I think you need a hair cut

 

[mashers]

So much for "Macs can't get infected". S:^)

Well, if you execute something and type in the administrator password then anything can be infected.

 

[ihaveahax]

Well, speaking of...

http://researchcenter.paloaltonetwo...ted-transmission-bittorrent-client-installer/

from /r/netsec

something that's interesting is that if you got 2.90 from the site, it had the ransomware, but using the updater with the program was clean. I wonder how that happened...

 

[GeneralSmiley]

Interesting, I actually did update to that version (fortunately through the app instead of the site) then rolled back as my site did not recognise it as an accepted client yet. I wonder how it is able to circumnavigate OS X permissions, altering the user folder should require root but Transmission should only be running in userland.

 

[mashers]

something that's interesting is that if you got 2.90 from the site, it had the ransomware, but using the updater with the program was clean.
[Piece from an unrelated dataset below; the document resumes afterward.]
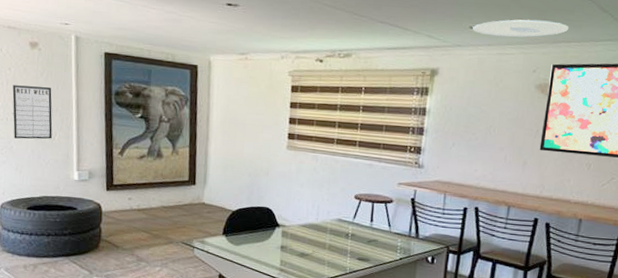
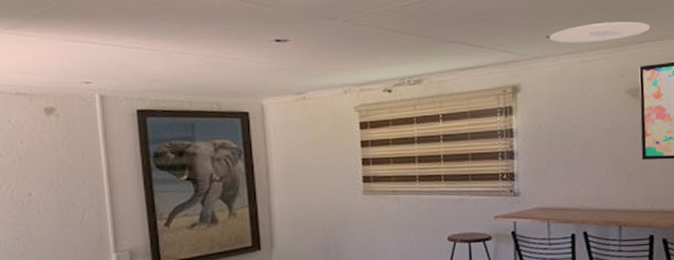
writing board: present [12,85,53,139] -> none [27,158,80,224]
I wonder how that happened...

The built-in updater must use a different server, perhaps pulling a diff from GitHub or MacUpdate to reduce the size of the download.

--------------------- MERGED ---------------------------

I wonder how it is able to circumnavigate OS X permissions, altering the user folder should require root but Transmission should only be running in userland.

Well, the user normally has administrator privileges and access to sudo. So the installer could run a shell script which runs 'sudo su', feeds in the password entered by the user ostensibly to install the client, and then runs the command to install the trojan as root. The trojan runs as a kext so runs as root anyway.